A relatively simple concept, but one that I feel benefits from a clear explanation. arguments is an array-like object that lives inside all function bodies. It contains all the parameters that the function was sent when it was called. Let me illustrate:

function foo(bar){
	console.log(arguments);
}

foo('ben'); // ["ben"]

So, as you can see, we can retrieve an array of the passed in parameters (even if more were passed in than were required). When I say “array”, it’s important to know that the arguments that you can access is an array-like object, ie. it looks like an array, it has a length property, and you could for or while loops with it, but that’s about it.

If we wanted to make it into a real array, we can use our handy little trick of accessing the slice method from the Array prototype and hi-jacking it for use on our arguments object, like so:

function foo(bar){
	console.log(arguments);
	var aRealArray = [].slice.call(arguments);
}

So now we can go ahead and use forEach, map or any other Array method we desire.

Now, use-cases.

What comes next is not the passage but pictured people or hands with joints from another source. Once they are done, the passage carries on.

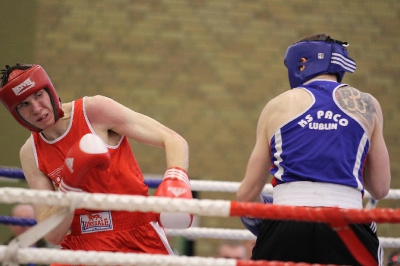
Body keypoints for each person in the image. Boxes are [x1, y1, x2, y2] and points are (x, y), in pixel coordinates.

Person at [0, 64, 192, 263]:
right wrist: (69, 188)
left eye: (38, 95)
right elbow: (53, 235)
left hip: (136, 234)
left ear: (49, 90)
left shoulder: (93, 111)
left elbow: (172, 139)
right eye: (24, 104)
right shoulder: (31, 153)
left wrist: (176, 179)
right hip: (81, 242)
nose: (37, 108)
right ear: (16, 114)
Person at [237, 33, 391, 265]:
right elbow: (380, 188)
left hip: (286, 222)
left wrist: (266, 219)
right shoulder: (367, 104)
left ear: (300, 63)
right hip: (347, 222)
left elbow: (247, 194)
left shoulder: (279, 105)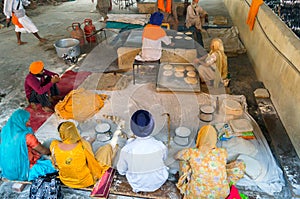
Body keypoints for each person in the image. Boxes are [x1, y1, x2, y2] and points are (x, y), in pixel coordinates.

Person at [175, 125, 245, 199]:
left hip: (196, 194)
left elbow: (177, 156)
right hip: (222, 194)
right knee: (236, 164)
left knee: (184, 163)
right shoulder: (222, 152)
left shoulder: (192, 152)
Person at [50, 121, 114, 188]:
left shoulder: (54, 145)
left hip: (66, 181)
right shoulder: (82, 145)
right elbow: (91, 163)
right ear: (75, 132)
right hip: (84, 181)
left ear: (61, 134)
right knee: (107, 148)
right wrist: (88, 142)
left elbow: (55, 164)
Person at [117, 109, 169, 193]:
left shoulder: (127, 149)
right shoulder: (160, 146)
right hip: (159, 181)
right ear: (151, 127)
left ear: (133, 129)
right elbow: (164, 159)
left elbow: (121, 171)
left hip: (137, 184)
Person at [0, 109, 56, 181]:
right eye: (27, 120)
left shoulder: (5, 133)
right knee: (54, 165)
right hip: (23, 172)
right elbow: (44, 151)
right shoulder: (26, 136)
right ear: (21, 121)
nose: (29, 122)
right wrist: (53, 151)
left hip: (8, 171)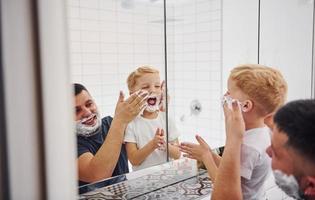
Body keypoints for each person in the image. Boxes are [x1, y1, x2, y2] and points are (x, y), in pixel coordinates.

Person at [180, 64, 287, 200]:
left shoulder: (248, 147)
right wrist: (210, 154)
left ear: (246, 105)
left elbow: (226, 188)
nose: (225, 95)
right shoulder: (262, 132)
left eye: (229, 92)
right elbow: (232, 171)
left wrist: (206, 157)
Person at [74, 83, 148, 186]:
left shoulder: (110, 123)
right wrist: (120, 120)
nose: (87, 112)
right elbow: (96, 174)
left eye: (89, 104)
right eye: (76, 110)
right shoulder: (69, 146)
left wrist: (159, 110)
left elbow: (145, 135)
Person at [124, 66, 181, 171]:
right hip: (142, 180)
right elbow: (134, 160)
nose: (152, 90)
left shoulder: (166, 118)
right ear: (133, 95)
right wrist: (153, 144)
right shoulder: (131, 123)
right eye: (145, 87)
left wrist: (165, 146)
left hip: (168, 175)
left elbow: (177, 154)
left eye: (157, 86)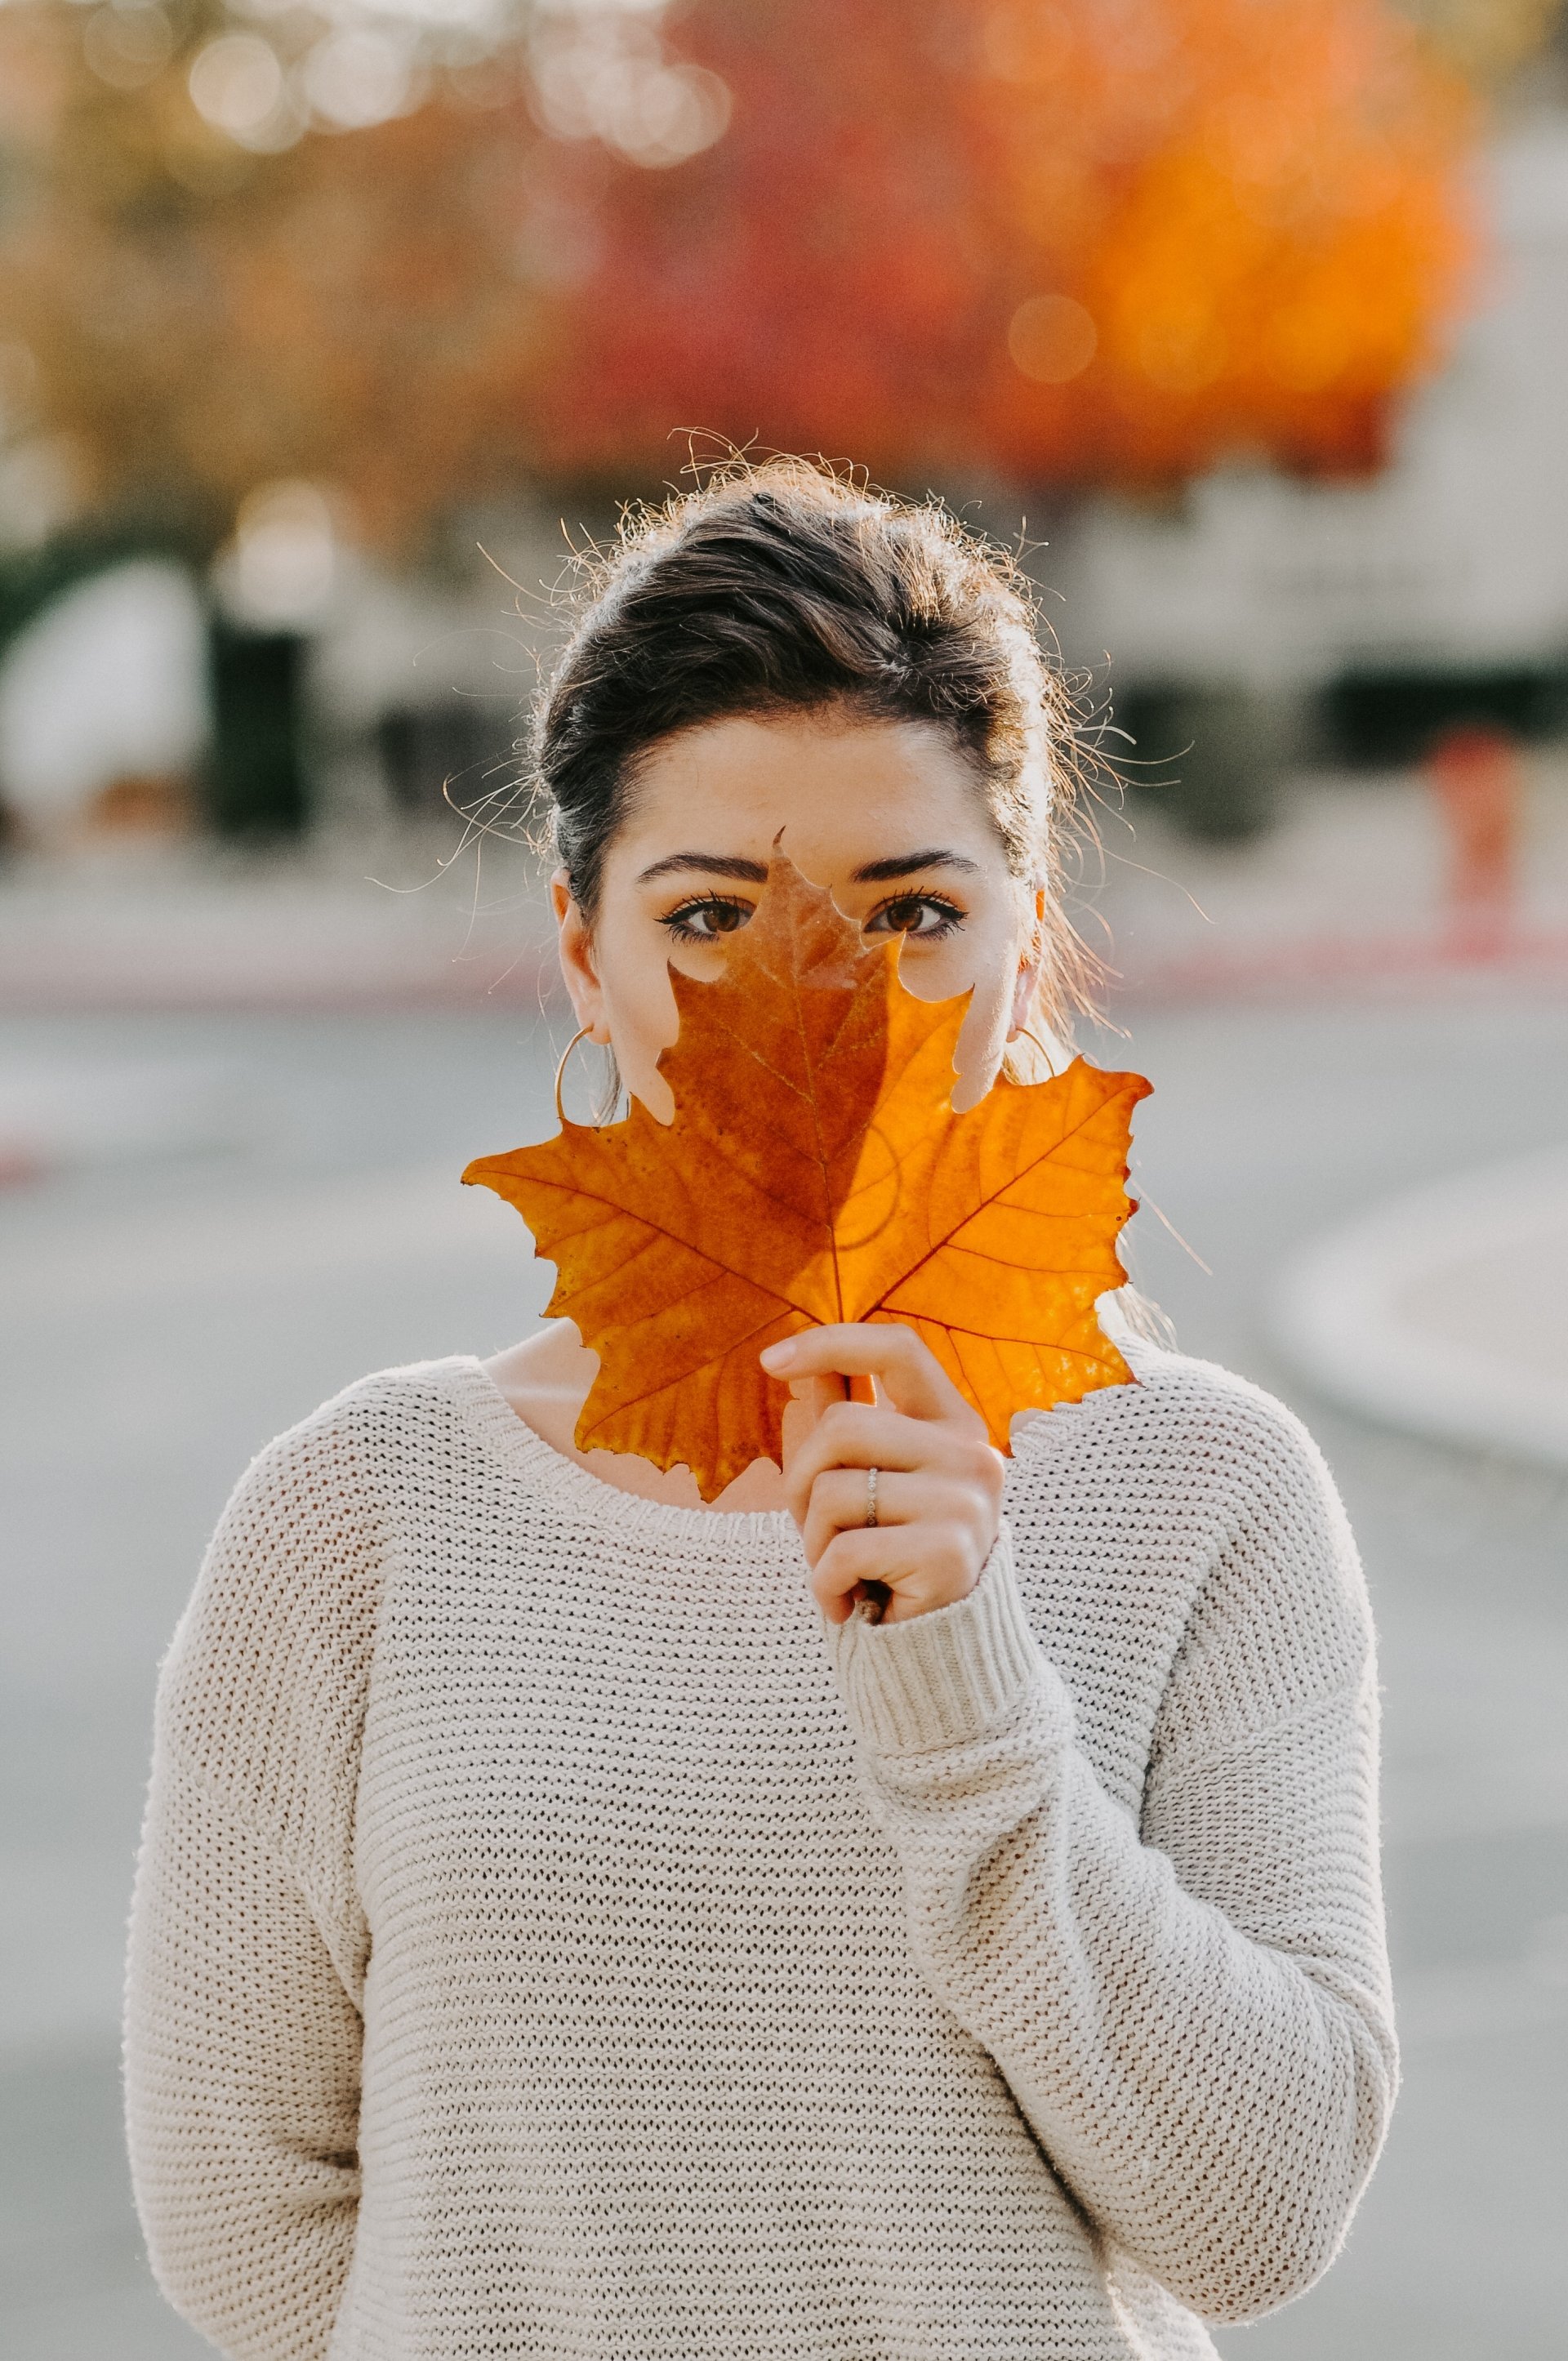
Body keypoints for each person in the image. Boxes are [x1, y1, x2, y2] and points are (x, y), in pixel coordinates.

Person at [125, 464, 1396, 2361]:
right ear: (584, 954)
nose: (829, 1001)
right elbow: (246, 2227)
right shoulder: (363, 1517)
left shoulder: (1204, 1487)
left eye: (914, 912)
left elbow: (1263, 2213)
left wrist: (968, 1692)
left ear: (1026, 932)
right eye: (710, 913)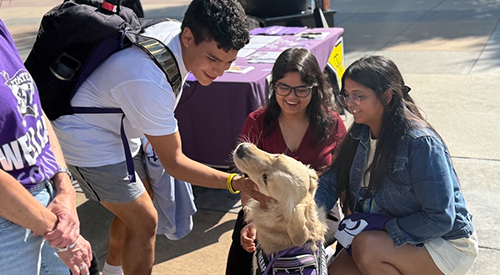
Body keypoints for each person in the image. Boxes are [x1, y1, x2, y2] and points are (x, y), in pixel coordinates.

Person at [51, 0, 255, 274]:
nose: (219, 71)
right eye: (213, 59)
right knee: (144, 221)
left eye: (229, 62)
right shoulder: (149, 80)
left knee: (140, 201)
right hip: (87, 140)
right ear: (188, 37)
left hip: (120, 127)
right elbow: (175, 163)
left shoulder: (172, 32)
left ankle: (112, 271)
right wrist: (234, 182)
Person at [314, 55, 478, 275]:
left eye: (358, 96)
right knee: (338, 270)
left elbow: (440, 218)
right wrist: (300, 219)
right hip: (383, 236)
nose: (350, 104)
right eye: (347, 95)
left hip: (443, 242)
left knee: (366, 248)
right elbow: (328, 186)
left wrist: (383, 227)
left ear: (387, 96)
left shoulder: (420, 143)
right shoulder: (359, 134)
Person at [226, 48, 347, 275]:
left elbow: (343, 180)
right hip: (263, 207)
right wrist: (249, 221)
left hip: (314, 210)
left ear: (315, 89)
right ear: (274, 86)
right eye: (283, 87)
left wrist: (350, 231)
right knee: (243, 244)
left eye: (301, 89)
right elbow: (246, 182)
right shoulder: (257, 122)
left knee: (301, 244)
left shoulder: (333, 124)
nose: (291, 97)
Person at [0, 5, 93, 275]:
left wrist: (64, 188)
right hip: (10, 224)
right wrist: (62, 236)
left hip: (48, 203)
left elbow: (34, 114)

What could we do with this little oddity? Well, we can create a function that can accept any number of parameters, without having to explicitly declare them as named parameters. Like so:

function mashup(start){
	
	var full = start;

	var args = [].slice.call(arguments, 1); // we don't need the very first parameter, as it's our start string

	args.forEach(function(arg){
		full += " " + arg;
	});

	return full;
}

mashup("What's", "the", "frequency", "Kenneth?"); // Returns: What's the frequency Kenneth?

Apart from re-creating REM lyrics, there is a huge potential for use-cases for the arguments object, mostly revolving around creating functions that can accept a variable number of parameters.